Quite a while ago I was in a bookstore, checking out the Sci-Fi/Fantasy section and there were a group of people there looking at a JRR Tolkein book and commented on what a sick twisted mind could produce all this anti-christian stuff.
How do people this stupid even find the bookstore?
A friend of mine wrote up the study guide included in the
Classics Illustrated Moby Dick
(which actually isn't a half-bad adaptation, according to her) and got one of her "study questions" at the end of the essay shot down by the editor: "Now do you know why you must read the Bible and Shakespeare in order to be considered literate?"
Max Factor was also a real person -- he was a Hollywood makeup artist.
Gah. I hate the inability to distinguish "not Christian" from "anti-Christian". One of these things is not like the other, people!

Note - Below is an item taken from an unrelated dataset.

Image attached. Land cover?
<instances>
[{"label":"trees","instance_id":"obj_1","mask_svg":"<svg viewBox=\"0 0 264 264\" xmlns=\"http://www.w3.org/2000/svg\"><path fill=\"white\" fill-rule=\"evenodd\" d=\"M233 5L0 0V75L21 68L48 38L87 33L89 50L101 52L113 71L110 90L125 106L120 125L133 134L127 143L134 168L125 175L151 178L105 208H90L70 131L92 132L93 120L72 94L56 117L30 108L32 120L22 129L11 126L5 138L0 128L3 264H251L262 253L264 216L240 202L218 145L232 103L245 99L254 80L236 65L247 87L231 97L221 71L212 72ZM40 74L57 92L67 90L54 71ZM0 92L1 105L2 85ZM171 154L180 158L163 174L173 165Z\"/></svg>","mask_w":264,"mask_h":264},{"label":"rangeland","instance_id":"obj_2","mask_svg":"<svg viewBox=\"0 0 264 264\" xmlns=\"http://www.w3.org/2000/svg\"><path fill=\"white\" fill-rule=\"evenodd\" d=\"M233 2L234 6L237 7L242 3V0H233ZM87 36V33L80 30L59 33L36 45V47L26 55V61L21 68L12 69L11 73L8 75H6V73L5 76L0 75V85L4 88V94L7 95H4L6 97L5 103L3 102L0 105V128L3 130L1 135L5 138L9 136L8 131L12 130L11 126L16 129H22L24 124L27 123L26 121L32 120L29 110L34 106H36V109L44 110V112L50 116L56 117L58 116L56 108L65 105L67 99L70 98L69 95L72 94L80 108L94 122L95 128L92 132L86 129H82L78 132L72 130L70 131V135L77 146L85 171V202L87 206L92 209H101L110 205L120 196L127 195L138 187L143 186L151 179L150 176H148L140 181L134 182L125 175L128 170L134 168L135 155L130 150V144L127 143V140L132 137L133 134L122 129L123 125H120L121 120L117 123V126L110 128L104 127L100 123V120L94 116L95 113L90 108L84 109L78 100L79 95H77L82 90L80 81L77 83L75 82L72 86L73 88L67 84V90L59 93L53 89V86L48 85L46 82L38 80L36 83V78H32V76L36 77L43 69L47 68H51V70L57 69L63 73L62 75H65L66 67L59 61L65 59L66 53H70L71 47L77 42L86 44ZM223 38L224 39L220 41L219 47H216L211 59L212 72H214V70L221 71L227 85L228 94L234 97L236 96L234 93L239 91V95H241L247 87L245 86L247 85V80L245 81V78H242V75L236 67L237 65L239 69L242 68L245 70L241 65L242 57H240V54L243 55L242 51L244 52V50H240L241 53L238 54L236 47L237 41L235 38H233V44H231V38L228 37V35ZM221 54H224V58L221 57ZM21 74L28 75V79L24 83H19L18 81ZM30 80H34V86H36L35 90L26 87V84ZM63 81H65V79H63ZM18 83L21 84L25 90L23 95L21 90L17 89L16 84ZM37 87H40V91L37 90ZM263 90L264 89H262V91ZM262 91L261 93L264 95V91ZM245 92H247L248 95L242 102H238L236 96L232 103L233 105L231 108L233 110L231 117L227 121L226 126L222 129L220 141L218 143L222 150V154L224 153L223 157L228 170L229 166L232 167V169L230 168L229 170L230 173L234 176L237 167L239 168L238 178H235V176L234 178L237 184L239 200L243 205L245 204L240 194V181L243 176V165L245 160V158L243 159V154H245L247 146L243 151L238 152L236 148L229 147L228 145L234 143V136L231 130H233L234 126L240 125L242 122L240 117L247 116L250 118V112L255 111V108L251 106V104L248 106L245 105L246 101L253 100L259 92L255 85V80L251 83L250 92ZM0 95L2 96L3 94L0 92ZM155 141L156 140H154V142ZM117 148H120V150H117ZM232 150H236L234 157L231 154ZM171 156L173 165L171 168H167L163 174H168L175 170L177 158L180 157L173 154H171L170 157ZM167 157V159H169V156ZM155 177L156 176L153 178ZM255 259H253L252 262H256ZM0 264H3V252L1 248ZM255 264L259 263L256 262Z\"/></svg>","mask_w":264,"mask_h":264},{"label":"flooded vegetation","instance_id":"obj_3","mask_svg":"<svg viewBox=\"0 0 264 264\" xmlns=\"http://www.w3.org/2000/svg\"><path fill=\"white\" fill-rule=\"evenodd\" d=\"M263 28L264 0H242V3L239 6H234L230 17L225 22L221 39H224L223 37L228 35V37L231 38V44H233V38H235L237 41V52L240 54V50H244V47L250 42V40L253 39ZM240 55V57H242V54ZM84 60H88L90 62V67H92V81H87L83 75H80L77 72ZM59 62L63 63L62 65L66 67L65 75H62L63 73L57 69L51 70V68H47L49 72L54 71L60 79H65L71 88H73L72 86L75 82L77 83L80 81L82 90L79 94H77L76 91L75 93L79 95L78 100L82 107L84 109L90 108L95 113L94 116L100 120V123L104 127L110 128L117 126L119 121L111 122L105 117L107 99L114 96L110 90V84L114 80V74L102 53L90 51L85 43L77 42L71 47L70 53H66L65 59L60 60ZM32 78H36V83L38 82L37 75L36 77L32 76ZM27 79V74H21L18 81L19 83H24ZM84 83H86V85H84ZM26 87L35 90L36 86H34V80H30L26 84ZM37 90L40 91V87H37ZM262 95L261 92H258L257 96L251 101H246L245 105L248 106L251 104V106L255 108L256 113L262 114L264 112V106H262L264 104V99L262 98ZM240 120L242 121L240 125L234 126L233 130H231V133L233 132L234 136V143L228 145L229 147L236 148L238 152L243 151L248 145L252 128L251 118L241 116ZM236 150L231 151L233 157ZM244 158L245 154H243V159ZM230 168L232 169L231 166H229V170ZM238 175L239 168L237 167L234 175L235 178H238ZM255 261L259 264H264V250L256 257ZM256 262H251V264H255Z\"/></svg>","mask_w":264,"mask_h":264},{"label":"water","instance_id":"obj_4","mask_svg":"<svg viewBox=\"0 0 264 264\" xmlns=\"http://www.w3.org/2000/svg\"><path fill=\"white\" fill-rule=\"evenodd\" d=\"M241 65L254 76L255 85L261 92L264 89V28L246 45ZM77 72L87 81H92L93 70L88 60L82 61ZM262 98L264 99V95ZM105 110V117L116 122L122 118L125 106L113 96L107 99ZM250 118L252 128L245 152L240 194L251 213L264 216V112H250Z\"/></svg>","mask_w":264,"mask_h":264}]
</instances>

When I first read Genesis I was pissed because there were no dinosaurs. It was pointed out that they hadn't said they didn't exist, just that they hadn't been mentioned by name. Didn't matter. Dinosaurs were so big, I thought they had to be in there.
Later on a teacher tried to contradict what I'd since learned of evolution, and I went home pissed hoping that my mother would hit him or something. But she just laughed it off.
Max Factor was also a real person -- he was a Hollywood makeup artist.
I recommend the Max Factor Museum in Hollywood. If it's still open, that is. He invented tons of stuff.
Dinosaurs were so big, I thought they had to be in there.
Dinosaurs went extinct when Noah couldn't fit them in the ark. But he felt guilty about it, so he wrote them out of Genesis.
A student excused herself because she said she took the bible literally word for word and couldn't accept that it was being taught otherwise.
A serious question: how do people like this function in a multicultural society? It's got to be awfully difficult, going to work every day and meeting people who are, e.g., different religions or downright atheists. Do they just end every conversation with a mental "You're going to hell, you sinner"? I think probably they have to do a lot of mental gymnastics when they make friend with a Unitarian or something.
Oh, and for Nutty: wasn't it St. Peter who got crucified in Rome?
I think probably they have to do a lot of mental gymnastics when they make friend with a Unitarian or something.
They don't make friends with Unitarians, Nutty. Though they might pray for their soul if they were feeling charitable.